Arizona’s Tyrann Mathieu took advantage of his hybrid status last year to score a deal at $12.5 million per, more than $2 million clear of the next highest paid safety. And this week, the heart and soul of Kansas City’s defense—Eric Berry—had his patience rewarded. Taking advantage of the leverage of a second franchise tag, Berry’s rep’s negotiated a deal worth $13 million per year. And it’s hard to find people out there who wouldn’t say he’s worth it.
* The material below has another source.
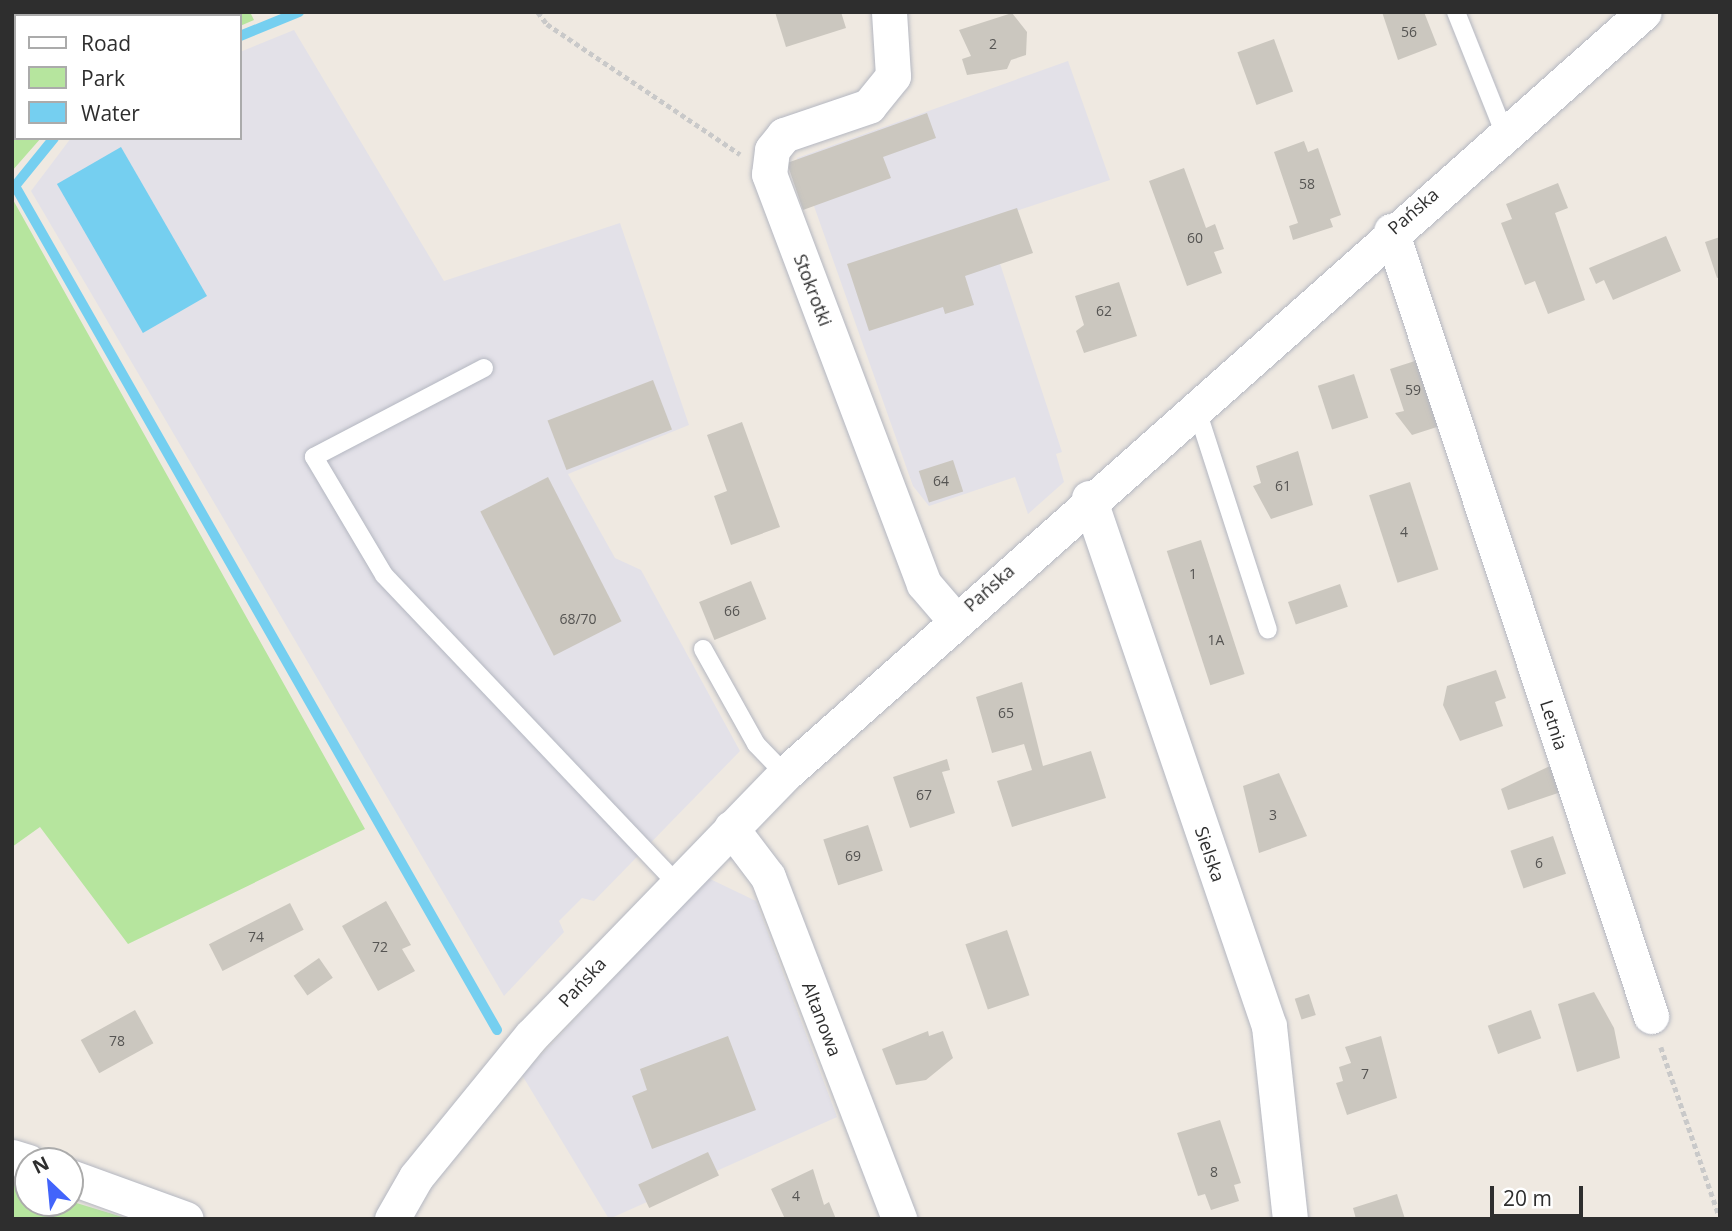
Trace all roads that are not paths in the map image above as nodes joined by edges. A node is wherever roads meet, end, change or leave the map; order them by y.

“He’s the quarterback of that defense,” said one rival offensive coach. “He sets the tone. It’s difficult to set him up because he’s so sound and intelligent. Hard to find a guy that has the range, plays the ball as well, and is as good a tackler as he is, he’s a blend of all the things you want a safety to be. … He’s as smart as some quarterbacks in how he plays the position. He has the head to bait quarterbacks and the athletic ability to make you pay. It’s hard to trust anything you see all the time [from him] because of that.”
So Berry and the similarly distinctive Honey Badger have raised the bar, and the profile of safeties across the league is likely to keep rising. LSU’s Jamal Adams and Ohio State’s Malik Hooker are ticketed to go in the top 10 or so picks of April’s draft.